4.4 We find that in view of the Hon’ble Gujarat High Court judgment in the case of Oswal (supra) as well as the clear observation of the Tribunal in the earlier remand order now the entire reliance can be made on the CIPET report only and no reliance can be made on customs laboratory report. Therefore, in view the above clear report of the CIPET the goods cleared from appellant’s SEZ is a plastic sticker and correctly classifiable under Customs Tariff Heading 39 19 9010.

4.5 As regard the second issue, whether the goods are undervalued or otherwise, we find that firstly on our above observation on the classification the value declared by the appellant are correct. Moreover, the Adjudicating Authority has alleged that due to related person, the value cannot be declared by the appellant cannot be accepted and accordingly the same was enhanced. We find that firstly the SEZ unit and the buyer of the goods are not related merely because one is proprietor concerned and other is partnership concerned. In a partnership firm one of the proprietor is the partner, this cannot be the ground to hold that both are related person.

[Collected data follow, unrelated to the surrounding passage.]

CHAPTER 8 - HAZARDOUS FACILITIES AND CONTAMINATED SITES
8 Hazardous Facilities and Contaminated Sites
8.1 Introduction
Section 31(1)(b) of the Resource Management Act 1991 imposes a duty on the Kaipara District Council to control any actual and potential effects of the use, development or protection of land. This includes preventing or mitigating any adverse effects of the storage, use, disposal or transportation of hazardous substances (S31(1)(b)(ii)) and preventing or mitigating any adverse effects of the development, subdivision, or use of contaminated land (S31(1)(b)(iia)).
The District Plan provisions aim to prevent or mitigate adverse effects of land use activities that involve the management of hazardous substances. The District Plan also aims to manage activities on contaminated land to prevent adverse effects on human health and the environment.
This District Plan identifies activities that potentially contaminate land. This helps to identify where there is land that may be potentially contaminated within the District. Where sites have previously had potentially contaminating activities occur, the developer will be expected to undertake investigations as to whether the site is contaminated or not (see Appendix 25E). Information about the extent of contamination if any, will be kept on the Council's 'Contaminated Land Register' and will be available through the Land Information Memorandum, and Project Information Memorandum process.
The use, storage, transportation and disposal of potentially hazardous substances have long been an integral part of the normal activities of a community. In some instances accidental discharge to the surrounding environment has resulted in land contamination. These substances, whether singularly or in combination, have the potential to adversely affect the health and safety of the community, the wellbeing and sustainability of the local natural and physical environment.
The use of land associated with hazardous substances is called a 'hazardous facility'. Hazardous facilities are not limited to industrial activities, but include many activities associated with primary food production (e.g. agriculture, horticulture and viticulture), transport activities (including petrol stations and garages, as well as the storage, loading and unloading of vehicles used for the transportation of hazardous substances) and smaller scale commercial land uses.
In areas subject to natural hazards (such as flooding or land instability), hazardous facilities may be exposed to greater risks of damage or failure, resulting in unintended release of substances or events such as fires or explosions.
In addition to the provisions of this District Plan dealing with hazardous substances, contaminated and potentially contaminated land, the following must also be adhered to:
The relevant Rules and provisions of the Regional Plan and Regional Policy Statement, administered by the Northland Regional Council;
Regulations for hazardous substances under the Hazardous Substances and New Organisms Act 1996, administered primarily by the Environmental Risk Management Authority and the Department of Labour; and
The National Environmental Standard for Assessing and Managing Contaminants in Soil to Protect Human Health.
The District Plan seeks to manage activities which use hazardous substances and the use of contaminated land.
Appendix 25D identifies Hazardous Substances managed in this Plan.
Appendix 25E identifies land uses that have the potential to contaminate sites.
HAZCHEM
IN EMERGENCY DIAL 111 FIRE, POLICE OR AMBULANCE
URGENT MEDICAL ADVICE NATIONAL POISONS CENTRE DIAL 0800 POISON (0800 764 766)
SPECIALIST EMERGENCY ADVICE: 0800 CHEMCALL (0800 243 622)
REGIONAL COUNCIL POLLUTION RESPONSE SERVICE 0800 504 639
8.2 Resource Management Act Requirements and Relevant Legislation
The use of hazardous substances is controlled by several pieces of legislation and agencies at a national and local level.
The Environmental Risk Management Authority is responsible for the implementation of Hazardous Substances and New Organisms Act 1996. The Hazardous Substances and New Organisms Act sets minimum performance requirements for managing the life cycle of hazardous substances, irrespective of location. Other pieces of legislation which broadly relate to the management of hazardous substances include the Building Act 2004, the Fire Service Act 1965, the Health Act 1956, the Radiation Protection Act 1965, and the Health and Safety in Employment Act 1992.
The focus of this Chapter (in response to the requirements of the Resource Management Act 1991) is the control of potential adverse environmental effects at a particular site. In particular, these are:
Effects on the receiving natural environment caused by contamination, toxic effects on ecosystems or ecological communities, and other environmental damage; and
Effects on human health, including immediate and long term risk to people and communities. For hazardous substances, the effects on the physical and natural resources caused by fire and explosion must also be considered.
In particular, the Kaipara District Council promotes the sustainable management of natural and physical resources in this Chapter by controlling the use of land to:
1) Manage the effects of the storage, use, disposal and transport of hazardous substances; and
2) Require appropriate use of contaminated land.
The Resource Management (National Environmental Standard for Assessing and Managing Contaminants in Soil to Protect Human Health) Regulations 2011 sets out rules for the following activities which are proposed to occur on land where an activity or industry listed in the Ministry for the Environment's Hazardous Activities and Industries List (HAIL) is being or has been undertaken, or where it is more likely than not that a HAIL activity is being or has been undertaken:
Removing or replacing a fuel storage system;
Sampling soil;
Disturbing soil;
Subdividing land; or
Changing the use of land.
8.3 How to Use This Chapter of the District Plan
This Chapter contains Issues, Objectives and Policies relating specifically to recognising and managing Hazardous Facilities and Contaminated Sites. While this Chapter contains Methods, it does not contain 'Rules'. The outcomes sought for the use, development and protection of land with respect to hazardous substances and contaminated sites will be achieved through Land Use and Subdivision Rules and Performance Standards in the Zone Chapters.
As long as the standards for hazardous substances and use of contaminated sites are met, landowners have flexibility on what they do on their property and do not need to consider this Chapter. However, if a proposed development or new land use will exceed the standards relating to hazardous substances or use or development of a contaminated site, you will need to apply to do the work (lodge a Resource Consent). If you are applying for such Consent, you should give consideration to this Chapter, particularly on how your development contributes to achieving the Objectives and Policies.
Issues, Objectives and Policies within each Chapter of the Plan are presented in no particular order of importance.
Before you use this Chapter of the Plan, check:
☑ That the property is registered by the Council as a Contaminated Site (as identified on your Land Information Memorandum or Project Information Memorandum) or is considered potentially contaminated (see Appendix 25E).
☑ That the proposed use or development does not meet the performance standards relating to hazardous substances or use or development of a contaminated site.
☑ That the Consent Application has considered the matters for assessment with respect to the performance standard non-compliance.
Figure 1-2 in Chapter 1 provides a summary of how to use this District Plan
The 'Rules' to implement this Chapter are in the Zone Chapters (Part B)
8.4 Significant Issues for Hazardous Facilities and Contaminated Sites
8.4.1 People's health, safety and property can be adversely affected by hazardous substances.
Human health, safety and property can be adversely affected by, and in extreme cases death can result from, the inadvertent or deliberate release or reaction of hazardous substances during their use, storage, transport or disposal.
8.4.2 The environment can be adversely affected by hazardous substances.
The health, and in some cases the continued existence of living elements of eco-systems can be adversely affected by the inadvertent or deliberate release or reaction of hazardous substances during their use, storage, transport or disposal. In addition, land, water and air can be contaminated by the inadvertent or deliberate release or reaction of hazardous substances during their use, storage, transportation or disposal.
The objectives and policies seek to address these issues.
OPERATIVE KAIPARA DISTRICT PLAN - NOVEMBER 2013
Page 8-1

4.6 Moreover, there is no evidence was found to established that the appellant have undervalued the goods. Accordingly, we are of the view that the value declared by the appellant are correct being a transaction value and no addition can be made. The whole purpose of restriction is to avoid clearance of Plastic Waste and Scrap in the DTA as per the policy is that the hazardous goods should not be supplied in the DTA.

4.7 In the present case the CIPET report clearly states that the goods i.e. Plastic Stickers are not hazardous in the nature. This also strengthen the case of the appellant that the goods is neither restricted nor prohibited. Hence, the entire case of the department fails. In view of the foregoing discussion and findings, we are of the view that the goods in question are held to be plastic stickers and there is no undervaluation in respect of such goods.

5. Accordingly, the impugned order is not sustainable. Hence, the same is set aside, appeals are allowed.